Rate limiting & guardrails
Before we begin
One abusive client or runaway agent loop can burn through your LLM budget in minutes. Rate limiting is non-negotiable in production.
Figure
Rate limit gate
What you will learn
- Limit by user, IP, or API key.
- Return proper 429 responses with
Retry-After. - Combine limits with agent iteration caps from Module 8.
Before this lesson
What to limit
| Dimension | Example |
|---|---|
| Requests / minute | 20 chat messages per user |
| Tokens / day | 100k input tokens per API key |
| Agent steps | Max 10 tool calls per session |
| Concurrent streams | 3 open SSE connections |
Pick limits from expected UX and worst-case cost.
Token bucket (concept)
Bucket holds burst capacity. Tokens refill at steady rate. Request consumes one token; empty bucket → reject.

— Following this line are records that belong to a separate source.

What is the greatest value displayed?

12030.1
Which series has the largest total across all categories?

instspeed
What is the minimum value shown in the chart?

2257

Good for chat bursts without allowing sustained abuse.
Simple Redis counter
typescript
async function rateLimit(userId: string, limit = 30, windowSec = 60) {
const key = `rl:${userId}:${Math.floor(Date.now() / 1000 / windowSec)}`;
const count = await redis.incr(key);
if (count === 1) await redis.expire(key, windowSec);
if (count > limit) {
return { ok: false, retryAfterSec: windowSec };
}
return { ok: true };
}Return 429 with JSON body and Retry-After header.

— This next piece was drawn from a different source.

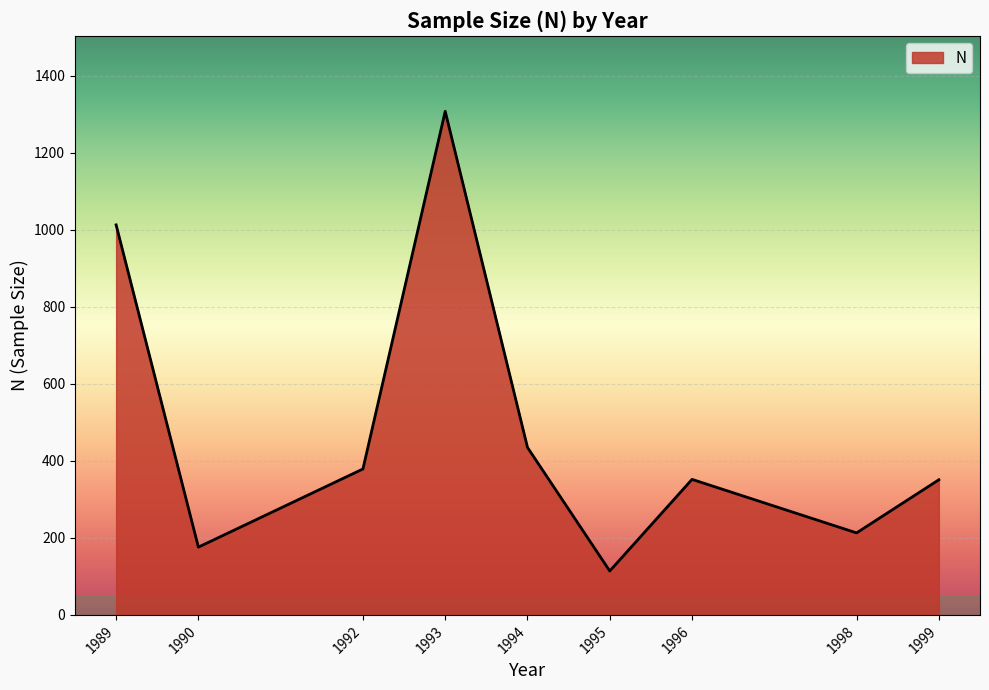

What is the sum of the values at 1999 and 1992?

730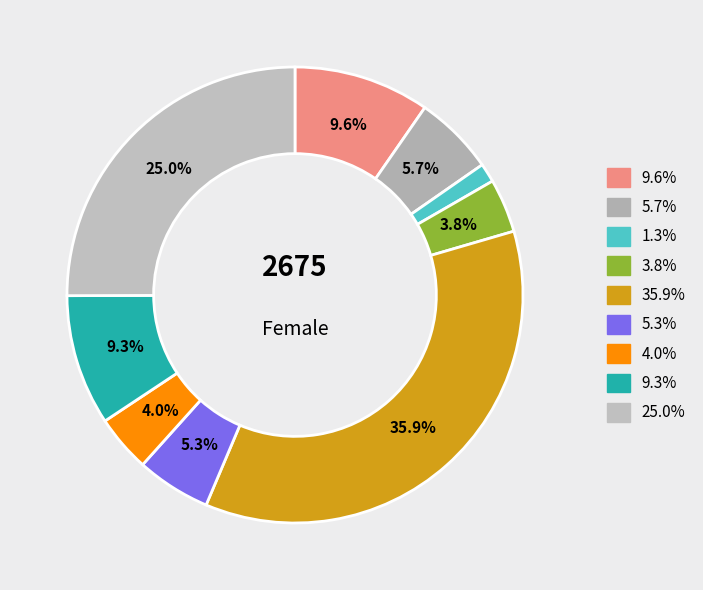

Count the number of slices in the pie.

9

Guardrails beyond rate limits
- Input length cap — reject prompts over N tokens before LLM call.
- Output max_tokens — bound completion cost.
- Tool allowlist — agents only call approved functions.
- Auth — anonymous tiers get lower limits than signed-in users.
Checkpoint
You should articulate why rate limiting protects cost and provider quotas, not just “security theater.”